::: RECORDS TO USE

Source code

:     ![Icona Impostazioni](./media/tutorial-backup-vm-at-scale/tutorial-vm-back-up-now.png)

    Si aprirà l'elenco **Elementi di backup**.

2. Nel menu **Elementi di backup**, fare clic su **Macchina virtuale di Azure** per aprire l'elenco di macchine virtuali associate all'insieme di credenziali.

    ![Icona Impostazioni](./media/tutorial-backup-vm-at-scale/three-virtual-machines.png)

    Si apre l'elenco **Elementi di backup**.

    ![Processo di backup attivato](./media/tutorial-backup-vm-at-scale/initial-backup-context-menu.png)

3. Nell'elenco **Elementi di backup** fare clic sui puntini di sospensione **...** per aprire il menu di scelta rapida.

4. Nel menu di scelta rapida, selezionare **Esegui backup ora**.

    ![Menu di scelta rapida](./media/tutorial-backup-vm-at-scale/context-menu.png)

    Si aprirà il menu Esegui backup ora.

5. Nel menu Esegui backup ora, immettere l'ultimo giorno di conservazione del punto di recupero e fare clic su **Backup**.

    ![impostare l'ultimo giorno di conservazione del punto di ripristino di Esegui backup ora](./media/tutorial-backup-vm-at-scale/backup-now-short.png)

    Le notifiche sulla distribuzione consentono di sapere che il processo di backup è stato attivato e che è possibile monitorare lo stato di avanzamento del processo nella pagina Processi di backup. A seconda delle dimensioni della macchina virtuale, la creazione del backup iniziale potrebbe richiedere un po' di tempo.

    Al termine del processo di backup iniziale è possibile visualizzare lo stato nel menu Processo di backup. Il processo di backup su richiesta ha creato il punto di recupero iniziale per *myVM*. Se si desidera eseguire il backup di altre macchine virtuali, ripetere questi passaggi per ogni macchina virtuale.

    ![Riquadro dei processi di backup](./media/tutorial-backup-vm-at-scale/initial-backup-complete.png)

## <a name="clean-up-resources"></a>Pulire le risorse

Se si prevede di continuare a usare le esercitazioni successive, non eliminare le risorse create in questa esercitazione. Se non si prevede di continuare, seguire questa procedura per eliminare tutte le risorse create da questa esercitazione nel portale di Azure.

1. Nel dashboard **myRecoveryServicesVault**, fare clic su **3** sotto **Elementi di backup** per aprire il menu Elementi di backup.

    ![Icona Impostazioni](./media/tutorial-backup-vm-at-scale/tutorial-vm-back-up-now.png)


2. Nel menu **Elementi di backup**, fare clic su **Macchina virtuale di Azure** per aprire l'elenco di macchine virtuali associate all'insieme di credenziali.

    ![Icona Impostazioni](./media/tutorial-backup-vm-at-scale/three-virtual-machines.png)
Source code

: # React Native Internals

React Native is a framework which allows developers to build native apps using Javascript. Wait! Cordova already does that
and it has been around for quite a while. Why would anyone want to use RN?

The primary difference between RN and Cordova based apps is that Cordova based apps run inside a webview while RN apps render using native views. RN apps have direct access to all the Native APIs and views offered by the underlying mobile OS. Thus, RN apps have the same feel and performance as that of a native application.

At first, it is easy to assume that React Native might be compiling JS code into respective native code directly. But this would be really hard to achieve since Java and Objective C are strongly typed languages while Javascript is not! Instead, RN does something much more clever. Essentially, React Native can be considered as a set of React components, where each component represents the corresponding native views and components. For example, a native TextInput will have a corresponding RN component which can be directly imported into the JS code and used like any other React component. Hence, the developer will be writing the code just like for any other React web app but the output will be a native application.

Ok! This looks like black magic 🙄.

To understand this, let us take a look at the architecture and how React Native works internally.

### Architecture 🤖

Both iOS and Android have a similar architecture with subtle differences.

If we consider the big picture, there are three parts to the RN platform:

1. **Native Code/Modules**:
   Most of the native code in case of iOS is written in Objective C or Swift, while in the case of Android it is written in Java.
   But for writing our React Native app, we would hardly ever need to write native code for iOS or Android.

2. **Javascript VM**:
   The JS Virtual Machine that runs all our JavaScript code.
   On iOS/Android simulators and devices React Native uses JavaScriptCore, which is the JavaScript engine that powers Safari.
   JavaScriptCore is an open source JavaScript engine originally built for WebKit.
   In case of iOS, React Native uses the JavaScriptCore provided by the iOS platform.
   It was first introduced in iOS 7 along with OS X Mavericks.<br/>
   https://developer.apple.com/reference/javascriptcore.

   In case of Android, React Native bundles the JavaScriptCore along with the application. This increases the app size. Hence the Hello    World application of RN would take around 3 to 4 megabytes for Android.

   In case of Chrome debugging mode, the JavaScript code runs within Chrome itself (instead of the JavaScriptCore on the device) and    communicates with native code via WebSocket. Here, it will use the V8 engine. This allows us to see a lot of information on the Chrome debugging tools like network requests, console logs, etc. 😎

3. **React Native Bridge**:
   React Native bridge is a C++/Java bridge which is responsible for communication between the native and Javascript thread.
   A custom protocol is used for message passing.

::::::

**DESCRIPTION OF THE TASK**
All records above must be set down exactly, please.

**ANSWER AREA**
Source code

:     ![Icona Impostazioni](./media/tutorial-backup-vm-at-scale/tutorial-vm-back-up-now.png)

    Si aprirà l'elenco **Elementi di backup**.

2. Nel menu **Elementi di backup**, fare clic su **Macchina virtuale di Azure** per aprire l'elenco di macchine virtuali associate all'insieme di credenziali.

    ![Icona Impostazioni](./media/tutorial-backup-vm-at-scale/three-virtual-machines.png)

    Si apre l'elenco **Elementi di backup**.

    ![Processo di backup attivato](./media/tutorial-backup-vm-at-scale/initial-backup-context-menu.png)

3. Nell'elenco **Elementi di backup** fare clic sui puntini di sospensione **...** per aprire il menu di scelta rapida.

4. Nel menu di scelta rapida, selezionare **Esegui backup ora**.

    ![Menu di scelta rapida](./media/tutorial-backup-vm-at-scale/context-menu.png)

    Si aprirà il menu Esegui backup ora.

5. Nel menu Esegui backup ora, immettere l'ultimo giorno di conservazione del punto di recupero e fare clic su **Backup**.

    ![impostare l'ultimo giorno di conservazione del punto di ripristino di Esegui backup ora](./media/tutorial-backup-vm-at-scale/backup-now-short.png)

    Le notifiche sulla distribuzione consentono di sapere che il processo di backup è stato attivato e che è possibile monitorare lo stato di avanzamento del processo nella pagina Processi di backup. A seconda delle dimensioni della macchina virtuale, la creazione del backup iniziale potrebbe richiedere un po' di tempo.

    Al termine del processo di backup iniziale è possibile visualizzare lo stato nel menu Processo di backup. Il processo di backup su richiesta ha creato il punto di recupero iniziale per *myVM*. Se si desidera eseguire il backup di altre macchine virtuali, ripetere questi passaggi per ogni macchina virtuale.

    ![Riquadro dei processi di backup](./media/tutorial-backup-vm-at-scale/initial-backup-complete.png)

## <a name="clean-up-resources"></a>Pulire le risorse

Se si prevede di continuare a usare le esercitazioni successive, non eliminare le risorse create in questa esercitazione. Se non si prevede di continuare, seguire questa procedura per eliminare tutte le risorse create da questa esercitazione nel portale di Azure.

1. Nel dashboard **myRecoveryServicesVault**, fare clic su **3** sotto **Elementi di backup** per aprire il menu Elementi di backup.

    ![Icona Impostazioni](./media/tutorial-backup-vm-at-scale/tutorial-vm-back-up-now.png)


2. Nel menu **Elementi di backup**, fare clic su **Macchina virtuale di Azure** per aprire l'elenco di macchine virtuali associate all'insieme di credenziali.

    ![Icona Impostazioni](./media/tutorial-backup-vm-at-scale/three-virtual-machines.png)
Source code

: # React Native Internals

React Native is a framework which allows developers to build native apps using Javascript. Wait! Cordova already does that
and it has been around for quite a while. Why would anyone want to use RN?

The primary difference between RN and Cordova based apps is that Cordova based apps run inside a webview while RN apps render using native views. RN apps have direct access to all the Native APIs and views offered by the underlying mobile OS. Thus, RN apps have the same feel and performance as that of a native application.

At first, it is easy to assume that React Native might be compiling JS code into respective native code directly. But this would be really hard to achieve since Java and Objective C are strongly typed languages while Javascript is not! Instead, RN does something much more clever. Essentially, React Native can be considered as a set of React components, where each component represents the corresponding native views and components. For example, a native TextInput will have a corresponding RN component which can be directly imported into the JS code and used like any other React component. Hence, the developer will be writing the code just like for any other React web app but the output will be a native application.

Ok! This looks like black magic 🙄.

To understand this, let us take a look at the architecture and how React Native works internally.

### Architecture 🤖

Both iOS and Android have a similar architecture with subtle differences.

If we consider the big picture, there are three parts to the RN platform:

1. **Native Code/Modules**:
   Most of the native code in case of iOS is written in Objective C or Swift, while in the case of Android it is written in Java.
   But for writing our React Native app, we would hardly ever need to write native code for iOS or Android.

2. **Javascript VM**:
   The JS Virtual Machine that runs all our JavaScript code.
   On iOS/Android simulators and devices React Native uses JavaScriptCore, which is the JavaScript engine that powers Safari.
   JavaScriptCore is an open source JavaScript engine originally built for WebKit.
   In case of iOS, React Native uses the JavaScriptCore provided by the iOS platform.
   It was first introduced in iOS 7 along with OS X Mavericks.<br/>
   https://developer.apple.com/reference/javascriptcore.

   In case of Android, React Native bundles the JavaScriptCore along with the application. This increases the app size. Hence the Hello    World application of RN would take around 3 to 4 megabytes for Android.

   In case of Chrome debugging mode, the JavaScript code runs within Chrome itself (instead of the JavaScriptCore on the device) and    communicates with native code via WebSocket. Here, it will use the V8 engine. This allows us to see a lot of information on the Chrome debugging tools like network requests, console logs, etc. 😎

3. **React Native Bridge**:
   React Native bridge is a C++/Java bridge which is responsible for communication between the native and Javascript thread.
   A custom protocol is used for message passing.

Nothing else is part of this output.